Doa ini sangat ringkas tapi penuh makna. Cocok untuk dibaca berulang kali di malam kemuliaan ini.
3. Itikaf di Masjid
Itikaf adalah ibadah berdiam di masjid. Rasulullah SAW melakukannya di sepuluh hari terakhir Ramadan. Ini cara untuk memperdalam konsentrasi ibadah dan menjauhkan diri dari dunia.
4. Membaca Al-Qur’an
Jibril AS turun untuk bertadarus bersama Nabi SAW setiap malam Ramadan. Membaca Al-Qur’an di malam Lailatul Qadar adalah amalan yang sangat mulia.
5. Bersedekah
Sedekah di malam ini memiliki nilai tambah. Rasulullah SAW bersabda bahwa sedekah terbaik adalah yang dikeluarkan di bulan Ramadan.
6. Istigfar dan Tafakur
Memperbanyak istigfar dan merenungkan kehidupan adalah bentuk tanda taubat. Ini juga membantu meningkatkan kualitas ibadah dan koneksi dengan Allah.
7. Hadir di Salat Isya dan Subuh Berjamaah
Imam Syafi’i menyatakan bahwa menghadiri kedua salat ini berarti sudah ikut menghidupkan Lailatul Qadar. Jadi, tidak perlu khawatir jika tidak bisa bangun malam, asal tetap konsisten di salat wajib.
Tips Menyambut Malam Lailatul Qadar
1. Siapkan Mental dan Fisik
Menjelang sepuluh hari terakhir Ramadan, mulailah menata waktu dan pikiran. Kurangi aktivitas yang tidak penting agar bisa fokus pada ibadah.
2. Bangun di Malam Hari
Bangun untuk salat malam dan berdoa. Bisa dengan alarm atau minta keluarga mengingatkan. Jangan biarkan malam kemuliaan terlewat begitu saja.
3. Gunakan Waktu dengan Bijak
Jangan hanya sibuk dengan gerakan fisik. Tapi juga luangkan waktu untuk merenung, berdzikir, dan memperbaiki niat.
4. Ajak Keluarga
Ajak istri, anak, atau anggota keluarga lainnya untuk sama-sama menjaga malam. Ini juga bentuk dakwah dalam rumah tangga.
Perbandingan Amalan di Malam Lailatul Qadar
| Amalan | Keutamaan | Referensi |
|---|---|---|
| Salat Malam | Mendekatkan diri pada Allah | Hadits Riwayat Muslim |
| Doa Lailatul Qadar | Dijawab oleh Allah | Hadits Riwayat Bukhari |
| Itikaf | Menghindari dunia dan fokus ibadah | QS Al-Baqarah: 187 |
| Istigfar | Pembersihan dosa | Hadits Riwayat Tirmidzi |
| Bersedekah | Melipatgandakan pahala | Hadits Riwayat Bukhari |
Disclaimer
Tanggal dan waktu yang disebutkan dalam artikel ini adalah perkiraan berdasarkan kalkulasi kalender Hijriah dan Masehi. Data bisa berubah tergantung pada rukyat atau pengumuman resmi dari pemerintah setempat. Pastikan untuk selalu mengikuti arahan dari otoritas keagamaan di daerah masing-masing.

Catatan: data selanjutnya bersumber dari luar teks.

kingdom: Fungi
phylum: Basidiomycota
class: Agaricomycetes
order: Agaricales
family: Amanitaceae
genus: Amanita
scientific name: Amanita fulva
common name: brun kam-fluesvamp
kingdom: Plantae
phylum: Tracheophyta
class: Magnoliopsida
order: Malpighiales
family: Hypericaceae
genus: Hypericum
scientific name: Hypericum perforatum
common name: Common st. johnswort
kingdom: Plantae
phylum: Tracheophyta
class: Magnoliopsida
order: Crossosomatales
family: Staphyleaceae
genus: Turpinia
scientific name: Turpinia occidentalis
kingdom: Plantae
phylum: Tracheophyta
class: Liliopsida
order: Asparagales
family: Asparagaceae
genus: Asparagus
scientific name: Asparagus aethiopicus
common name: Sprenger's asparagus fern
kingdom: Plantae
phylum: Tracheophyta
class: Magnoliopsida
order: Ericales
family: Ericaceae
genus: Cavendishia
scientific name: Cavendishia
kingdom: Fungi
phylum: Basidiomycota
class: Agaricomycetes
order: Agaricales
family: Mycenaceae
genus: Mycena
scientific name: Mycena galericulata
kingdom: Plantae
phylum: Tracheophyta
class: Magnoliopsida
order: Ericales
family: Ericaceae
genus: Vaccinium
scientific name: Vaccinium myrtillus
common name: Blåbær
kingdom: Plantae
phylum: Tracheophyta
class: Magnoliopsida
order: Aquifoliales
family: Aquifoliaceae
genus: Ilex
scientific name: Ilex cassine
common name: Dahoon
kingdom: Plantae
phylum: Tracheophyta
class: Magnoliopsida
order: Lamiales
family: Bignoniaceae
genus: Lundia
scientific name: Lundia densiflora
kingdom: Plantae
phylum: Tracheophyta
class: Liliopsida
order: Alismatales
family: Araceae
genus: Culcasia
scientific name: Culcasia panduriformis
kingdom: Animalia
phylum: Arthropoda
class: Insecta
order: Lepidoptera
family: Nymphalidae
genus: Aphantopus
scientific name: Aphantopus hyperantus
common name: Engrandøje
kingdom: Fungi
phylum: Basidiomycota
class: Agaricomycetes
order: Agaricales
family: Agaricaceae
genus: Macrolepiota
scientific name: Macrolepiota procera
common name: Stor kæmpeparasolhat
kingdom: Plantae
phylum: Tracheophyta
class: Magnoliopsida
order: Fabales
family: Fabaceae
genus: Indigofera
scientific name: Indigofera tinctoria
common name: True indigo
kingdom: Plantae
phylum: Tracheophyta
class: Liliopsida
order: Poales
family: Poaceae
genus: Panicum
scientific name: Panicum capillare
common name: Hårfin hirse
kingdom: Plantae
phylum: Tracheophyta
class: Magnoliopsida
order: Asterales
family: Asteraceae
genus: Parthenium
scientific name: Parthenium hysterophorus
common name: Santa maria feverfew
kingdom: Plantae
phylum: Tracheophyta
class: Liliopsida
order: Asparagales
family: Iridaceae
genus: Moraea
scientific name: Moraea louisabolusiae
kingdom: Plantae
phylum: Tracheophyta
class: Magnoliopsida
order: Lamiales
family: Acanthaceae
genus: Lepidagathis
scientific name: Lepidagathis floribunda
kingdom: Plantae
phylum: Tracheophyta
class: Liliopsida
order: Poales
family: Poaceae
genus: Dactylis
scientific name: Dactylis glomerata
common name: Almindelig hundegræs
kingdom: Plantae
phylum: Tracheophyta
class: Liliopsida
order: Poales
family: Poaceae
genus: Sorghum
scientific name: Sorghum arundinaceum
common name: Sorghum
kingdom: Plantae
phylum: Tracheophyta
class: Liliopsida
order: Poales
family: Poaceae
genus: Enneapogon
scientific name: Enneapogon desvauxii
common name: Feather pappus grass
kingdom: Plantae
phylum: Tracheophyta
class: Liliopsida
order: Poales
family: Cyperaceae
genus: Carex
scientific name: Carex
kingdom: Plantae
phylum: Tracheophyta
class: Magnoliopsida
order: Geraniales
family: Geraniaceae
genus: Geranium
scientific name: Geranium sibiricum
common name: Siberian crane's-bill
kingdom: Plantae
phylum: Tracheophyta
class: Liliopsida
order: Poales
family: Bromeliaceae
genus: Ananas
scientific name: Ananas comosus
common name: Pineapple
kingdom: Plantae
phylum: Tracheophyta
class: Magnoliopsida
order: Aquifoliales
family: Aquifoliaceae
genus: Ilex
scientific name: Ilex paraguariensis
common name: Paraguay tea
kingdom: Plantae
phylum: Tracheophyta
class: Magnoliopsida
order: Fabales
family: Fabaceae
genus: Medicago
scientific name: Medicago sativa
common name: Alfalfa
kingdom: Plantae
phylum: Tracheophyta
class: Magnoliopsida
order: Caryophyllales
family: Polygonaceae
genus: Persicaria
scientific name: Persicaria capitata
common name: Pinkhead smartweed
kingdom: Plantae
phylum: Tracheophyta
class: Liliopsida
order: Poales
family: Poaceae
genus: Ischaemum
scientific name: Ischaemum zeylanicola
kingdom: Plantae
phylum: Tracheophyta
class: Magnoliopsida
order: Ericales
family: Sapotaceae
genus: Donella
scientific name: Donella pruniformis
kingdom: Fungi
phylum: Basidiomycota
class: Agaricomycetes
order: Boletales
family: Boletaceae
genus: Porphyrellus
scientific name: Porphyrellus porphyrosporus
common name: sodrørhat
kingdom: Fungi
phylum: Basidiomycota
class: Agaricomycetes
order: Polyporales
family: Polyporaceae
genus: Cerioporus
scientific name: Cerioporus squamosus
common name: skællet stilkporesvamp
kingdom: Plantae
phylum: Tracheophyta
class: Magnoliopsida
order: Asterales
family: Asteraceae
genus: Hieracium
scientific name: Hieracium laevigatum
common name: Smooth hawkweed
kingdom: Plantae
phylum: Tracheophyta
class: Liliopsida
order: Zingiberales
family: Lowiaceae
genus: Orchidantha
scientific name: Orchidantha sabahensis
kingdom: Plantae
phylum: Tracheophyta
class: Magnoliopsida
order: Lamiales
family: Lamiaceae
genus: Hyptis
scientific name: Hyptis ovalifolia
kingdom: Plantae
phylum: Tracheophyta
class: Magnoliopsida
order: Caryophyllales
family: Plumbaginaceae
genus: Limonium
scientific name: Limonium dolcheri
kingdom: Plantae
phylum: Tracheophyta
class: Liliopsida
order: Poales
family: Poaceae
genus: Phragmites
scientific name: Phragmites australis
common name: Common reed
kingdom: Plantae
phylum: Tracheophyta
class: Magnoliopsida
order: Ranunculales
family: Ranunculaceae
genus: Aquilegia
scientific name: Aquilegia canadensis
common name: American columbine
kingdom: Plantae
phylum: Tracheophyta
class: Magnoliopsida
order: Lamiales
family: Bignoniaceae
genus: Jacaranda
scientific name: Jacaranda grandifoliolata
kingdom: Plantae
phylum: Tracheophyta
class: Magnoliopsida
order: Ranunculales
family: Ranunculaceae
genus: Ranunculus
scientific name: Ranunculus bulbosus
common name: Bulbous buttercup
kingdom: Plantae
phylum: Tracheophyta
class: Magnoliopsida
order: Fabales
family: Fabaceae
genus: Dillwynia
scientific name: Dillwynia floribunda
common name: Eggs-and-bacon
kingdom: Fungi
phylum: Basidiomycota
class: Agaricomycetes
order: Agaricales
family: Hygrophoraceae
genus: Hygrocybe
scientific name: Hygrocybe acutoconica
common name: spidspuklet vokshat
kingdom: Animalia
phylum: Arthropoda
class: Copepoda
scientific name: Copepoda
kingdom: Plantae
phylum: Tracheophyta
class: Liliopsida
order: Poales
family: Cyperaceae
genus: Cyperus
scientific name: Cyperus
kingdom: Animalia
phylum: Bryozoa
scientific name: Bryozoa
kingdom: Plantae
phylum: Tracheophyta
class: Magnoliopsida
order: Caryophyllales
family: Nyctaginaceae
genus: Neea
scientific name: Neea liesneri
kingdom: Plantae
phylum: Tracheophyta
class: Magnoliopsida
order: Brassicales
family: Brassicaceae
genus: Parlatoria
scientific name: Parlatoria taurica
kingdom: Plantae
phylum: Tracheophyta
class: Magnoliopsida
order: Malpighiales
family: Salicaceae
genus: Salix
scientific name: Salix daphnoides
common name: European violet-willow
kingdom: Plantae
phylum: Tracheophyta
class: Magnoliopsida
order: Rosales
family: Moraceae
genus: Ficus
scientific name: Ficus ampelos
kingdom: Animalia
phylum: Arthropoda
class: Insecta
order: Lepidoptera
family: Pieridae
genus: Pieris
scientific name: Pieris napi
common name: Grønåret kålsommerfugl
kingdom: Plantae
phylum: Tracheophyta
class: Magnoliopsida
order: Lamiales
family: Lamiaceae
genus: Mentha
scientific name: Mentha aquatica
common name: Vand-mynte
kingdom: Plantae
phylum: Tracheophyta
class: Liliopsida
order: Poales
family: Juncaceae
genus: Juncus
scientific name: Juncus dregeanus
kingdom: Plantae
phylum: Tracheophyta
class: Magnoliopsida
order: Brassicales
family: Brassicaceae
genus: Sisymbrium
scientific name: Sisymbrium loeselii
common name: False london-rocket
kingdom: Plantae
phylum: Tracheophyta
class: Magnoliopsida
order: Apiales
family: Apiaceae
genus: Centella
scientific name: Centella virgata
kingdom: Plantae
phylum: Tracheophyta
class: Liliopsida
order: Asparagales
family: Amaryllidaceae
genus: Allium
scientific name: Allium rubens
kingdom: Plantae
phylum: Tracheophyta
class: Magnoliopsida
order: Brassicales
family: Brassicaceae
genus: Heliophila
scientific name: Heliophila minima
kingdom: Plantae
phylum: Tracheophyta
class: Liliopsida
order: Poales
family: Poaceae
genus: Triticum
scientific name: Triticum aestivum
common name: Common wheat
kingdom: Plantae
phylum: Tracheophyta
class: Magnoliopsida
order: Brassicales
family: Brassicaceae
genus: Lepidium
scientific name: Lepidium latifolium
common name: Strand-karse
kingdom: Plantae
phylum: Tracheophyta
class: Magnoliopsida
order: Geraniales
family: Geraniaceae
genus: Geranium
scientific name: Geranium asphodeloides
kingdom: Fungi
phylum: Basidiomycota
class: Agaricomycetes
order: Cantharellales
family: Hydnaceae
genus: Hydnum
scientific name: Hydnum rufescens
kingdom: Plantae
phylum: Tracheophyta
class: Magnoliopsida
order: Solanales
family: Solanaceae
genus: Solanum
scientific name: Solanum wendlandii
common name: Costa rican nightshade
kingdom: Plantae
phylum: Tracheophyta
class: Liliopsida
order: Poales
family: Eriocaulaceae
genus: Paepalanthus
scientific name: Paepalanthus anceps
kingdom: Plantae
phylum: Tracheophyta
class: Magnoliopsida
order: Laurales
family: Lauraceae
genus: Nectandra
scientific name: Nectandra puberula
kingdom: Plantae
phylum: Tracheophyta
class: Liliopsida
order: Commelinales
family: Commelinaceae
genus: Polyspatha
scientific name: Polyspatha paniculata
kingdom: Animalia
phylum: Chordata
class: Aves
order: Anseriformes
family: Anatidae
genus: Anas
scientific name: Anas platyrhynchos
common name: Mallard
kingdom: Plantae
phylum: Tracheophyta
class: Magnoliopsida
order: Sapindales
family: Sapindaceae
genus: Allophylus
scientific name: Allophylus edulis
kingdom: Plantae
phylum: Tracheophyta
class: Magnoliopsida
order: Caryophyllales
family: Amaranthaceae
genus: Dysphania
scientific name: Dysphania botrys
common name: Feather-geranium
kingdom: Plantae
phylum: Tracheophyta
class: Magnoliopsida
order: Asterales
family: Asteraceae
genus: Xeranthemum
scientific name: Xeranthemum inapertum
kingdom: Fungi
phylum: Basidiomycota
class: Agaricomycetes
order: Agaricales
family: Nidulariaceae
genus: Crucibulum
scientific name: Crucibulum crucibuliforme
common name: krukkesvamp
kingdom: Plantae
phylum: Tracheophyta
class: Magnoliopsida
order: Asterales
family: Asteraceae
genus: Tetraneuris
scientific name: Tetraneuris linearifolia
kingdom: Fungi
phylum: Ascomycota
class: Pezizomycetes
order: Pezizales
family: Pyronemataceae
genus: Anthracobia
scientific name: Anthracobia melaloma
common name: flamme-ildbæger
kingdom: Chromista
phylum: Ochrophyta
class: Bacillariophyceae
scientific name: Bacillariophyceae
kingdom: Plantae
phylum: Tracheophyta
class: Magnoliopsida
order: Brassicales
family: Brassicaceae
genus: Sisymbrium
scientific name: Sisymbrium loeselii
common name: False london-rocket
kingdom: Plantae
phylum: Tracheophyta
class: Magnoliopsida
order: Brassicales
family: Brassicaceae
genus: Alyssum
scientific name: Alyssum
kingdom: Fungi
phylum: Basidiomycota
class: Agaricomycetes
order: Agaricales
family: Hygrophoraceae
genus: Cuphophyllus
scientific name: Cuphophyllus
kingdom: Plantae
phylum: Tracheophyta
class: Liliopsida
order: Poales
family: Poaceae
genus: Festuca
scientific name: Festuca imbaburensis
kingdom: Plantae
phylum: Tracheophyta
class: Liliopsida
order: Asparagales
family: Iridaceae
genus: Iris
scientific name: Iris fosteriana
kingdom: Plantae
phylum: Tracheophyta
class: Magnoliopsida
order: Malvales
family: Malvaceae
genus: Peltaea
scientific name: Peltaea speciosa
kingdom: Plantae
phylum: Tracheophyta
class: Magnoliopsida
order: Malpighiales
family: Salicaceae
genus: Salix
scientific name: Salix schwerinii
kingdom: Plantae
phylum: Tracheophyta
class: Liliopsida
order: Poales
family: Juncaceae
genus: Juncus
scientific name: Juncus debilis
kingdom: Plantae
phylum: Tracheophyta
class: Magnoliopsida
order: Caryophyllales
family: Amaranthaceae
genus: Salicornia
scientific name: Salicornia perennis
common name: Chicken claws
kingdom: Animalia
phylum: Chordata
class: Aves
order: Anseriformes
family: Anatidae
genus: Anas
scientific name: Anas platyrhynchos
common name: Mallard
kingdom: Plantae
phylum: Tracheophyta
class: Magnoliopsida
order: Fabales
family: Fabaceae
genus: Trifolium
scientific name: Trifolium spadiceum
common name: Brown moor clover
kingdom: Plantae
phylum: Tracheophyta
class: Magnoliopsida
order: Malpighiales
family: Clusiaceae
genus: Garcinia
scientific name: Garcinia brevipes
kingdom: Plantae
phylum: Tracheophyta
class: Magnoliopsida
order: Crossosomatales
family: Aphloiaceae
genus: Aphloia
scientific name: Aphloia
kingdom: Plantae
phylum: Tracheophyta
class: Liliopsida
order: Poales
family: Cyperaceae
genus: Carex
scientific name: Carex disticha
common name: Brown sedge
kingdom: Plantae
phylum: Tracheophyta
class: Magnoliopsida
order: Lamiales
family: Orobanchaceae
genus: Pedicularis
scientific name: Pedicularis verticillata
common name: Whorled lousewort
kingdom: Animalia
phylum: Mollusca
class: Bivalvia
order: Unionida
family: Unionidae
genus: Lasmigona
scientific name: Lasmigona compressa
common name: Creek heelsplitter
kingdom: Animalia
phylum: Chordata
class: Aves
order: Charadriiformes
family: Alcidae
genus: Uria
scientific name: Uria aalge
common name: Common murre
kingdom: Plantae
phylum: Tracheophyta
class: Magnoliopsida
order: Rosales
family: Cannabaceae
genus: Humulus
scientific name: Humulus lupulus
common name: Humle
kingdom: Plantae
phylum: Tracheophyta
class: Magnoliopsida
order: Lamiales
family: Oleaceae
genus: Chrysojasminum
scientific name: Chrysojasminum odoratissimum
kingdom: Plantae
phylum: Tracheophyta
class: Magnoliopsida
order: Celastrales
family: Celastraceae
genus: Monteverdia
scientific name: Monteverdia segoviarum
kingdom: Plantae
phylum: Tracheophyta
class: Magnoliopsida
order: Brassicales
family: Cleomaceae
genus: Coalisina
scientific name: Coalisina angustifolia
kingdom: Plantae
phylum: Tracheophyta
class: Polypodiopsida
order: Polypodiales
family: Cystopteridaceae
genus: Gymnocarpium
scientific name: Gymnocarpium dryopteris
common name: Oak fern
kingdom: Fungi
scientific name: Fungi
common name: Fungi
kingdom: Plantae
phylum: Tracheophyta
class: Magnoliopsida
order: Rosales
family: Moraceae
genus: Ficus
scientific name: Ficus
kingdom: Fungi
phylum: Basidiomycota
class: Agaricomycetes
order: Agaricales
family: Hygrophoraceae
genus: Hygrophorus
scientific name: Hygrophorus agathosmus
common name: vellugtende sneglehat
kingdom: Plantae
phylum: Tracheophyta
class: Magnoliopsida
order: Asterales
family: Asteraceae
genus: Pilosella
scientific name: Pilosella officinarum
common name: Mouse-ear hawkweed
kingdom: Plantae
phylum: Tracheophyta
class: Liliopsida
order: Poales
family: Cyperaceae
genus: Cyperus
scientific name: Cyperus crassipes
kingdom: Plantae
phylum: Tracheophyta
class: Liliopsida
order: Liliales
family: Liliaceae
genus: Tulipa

Lailatul Qadar adalah anugerah luar biasa yang hanya hadir sekali dalam setahun. Malam ini tidak hanya soal ibadah, tapi juga peluang untuk memperbaiki diri dan mendekatkan diri pada Allah. Semoga setiap Muslim bisa menemukan dan menghidupkan malam itu dengan penuh kekhusyukan. Aamiin.